One of the ways I have found to boost student achievement and have your students retain information better is to have them talk about the content so that students can develop their oral language structures and vocabulary around the material.  We are always talking in my room and I keep changing up partners so students are used to working with a diverse group of people.  I have some resources for you to help you partner your students.  Check the resources here: fun_ways_to_group_students.pdf, here: PartnerPickingCards.pdf, and here: sorting sticks.pdf.

After partnering up students, we sat down on the carpet in front of the Activboard.  I said, "Today we are going to learn what alliteration is.  Authors use alliteration to capture their readers' attention and make sure their words sound good.  It is fun to read sentences with alliteration, and I am going to read some books now that utilize alliteration."

I read "Some Smug Bug" and "The Absolutely Awful Alphabet".  As I was reading these books I pointed out the different sentences and what sound was used in each alliteration.  Once I finished reading I said, "Now it's time for us to look at some examples and do some practicing together."

Guided Practice and Speaking Our Alliterations

20 minutes

I went to the Activboard and turned to slide 22.  We discussed the examples on slides 22 - 24.  Once we discussed the examples we did some practice alliterations by using the slides on pages 26-29.  I gave students time to talk with their partners and then we shared with the class.

Some of my students had problems, and I have elaborated a bit more on what to do when students are struggling in my reflection.

You can see the practice portion of this lesson here in this video: Discussing Alliterations.mp4.

Independent Practice

10 minutes

We went back to our seats and the students got out their packets from yesterday.  We looked at the three practice activities on pages 5-7 on their packet.  We "threw around some ideas" about what they could write for their alliterations.  Then I set students to work to write their sentences.

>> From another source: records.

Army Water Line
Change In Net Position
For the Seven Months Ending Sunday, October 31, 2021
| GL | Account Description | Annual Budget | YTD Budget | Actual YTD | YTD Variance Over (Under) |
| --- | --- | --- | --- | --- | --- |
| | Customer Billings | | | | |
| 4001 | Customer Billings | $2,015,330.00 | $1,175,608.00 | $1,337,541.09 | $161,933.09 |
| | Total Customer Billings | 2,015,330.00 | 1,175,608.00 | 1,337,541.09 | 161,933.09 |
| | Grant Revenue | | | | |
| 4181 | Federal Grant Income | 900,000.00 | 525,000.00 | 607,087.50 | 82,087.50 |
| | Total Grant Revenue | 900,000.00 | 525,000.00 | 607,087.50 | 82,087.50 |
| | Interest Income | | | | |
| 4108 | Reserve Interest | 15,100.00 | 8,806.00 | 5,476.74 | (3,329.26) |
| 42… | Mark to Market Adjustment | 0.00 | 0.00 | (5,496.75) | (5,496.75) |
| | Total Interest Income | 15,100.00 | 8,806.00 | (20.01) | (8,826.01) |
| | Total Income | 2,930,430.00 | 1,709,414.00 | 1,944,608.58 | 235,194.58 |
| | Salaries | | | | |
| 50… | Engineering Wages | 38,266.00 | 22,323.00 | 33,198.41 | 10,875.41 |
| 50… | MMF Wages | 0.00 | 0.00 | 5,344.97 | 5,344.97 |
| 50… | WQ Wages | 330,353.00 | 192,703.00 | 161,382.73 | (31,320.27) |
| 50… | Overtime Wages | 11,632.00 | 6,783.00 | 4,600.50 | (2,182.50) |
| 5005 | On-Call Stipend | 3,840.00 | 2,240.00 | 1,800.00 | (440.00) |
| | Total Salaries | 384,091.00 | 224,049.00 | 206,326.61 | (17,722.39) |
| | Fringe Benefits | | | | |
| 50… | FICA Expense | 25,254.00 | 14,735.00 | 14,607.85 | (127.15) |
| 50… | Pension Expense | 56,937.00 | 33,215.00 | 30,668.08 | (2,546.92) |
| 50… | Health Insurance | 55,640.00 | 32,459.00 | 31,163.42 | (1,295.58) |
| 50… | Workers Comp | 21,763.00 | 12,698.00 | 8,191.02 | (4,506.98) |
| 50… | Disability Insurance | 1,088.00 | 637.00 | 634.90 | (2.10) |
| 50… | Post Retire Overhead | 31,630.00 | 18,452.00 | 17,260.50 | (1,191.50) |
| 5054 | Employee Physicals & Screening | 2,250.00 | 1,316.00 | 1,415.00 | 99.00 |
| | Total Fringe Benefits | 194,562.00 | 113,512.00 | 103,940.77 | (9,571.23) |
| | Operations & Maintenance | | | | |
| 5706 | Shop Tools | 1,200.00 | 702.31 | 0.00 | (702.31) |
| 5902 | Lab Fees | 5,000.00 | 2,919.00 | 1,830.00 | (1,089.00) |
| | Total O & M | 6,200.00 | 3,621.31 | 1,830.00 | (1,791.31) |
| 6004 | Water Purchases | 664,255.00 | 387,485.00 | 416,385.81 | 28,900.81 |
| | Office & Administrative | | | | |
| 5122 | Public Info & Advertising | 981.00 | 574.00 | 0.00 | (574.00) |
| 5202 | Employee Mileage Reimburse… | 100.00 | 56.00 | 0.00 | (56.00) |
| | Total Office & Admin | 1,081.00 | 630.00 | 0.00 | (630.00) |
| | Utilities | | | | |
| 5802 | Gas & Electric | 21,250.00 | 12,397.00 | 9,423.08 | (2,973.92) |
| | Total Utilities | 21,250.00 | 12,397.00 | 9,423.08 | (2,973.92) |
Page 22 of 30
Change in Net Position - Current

You can see this portion of the lesson by watching the video here: Speaking and Writing Different Alliterations.mp4.

Our Closure

5 minutes

My students had such a good time creating their alliteration sentences.  So as a closure I just had students share their sentences with the class.  This gave me one more opportunity to check for understanding and it gave the students the opportunity to learn from one another by listening to others' ideas.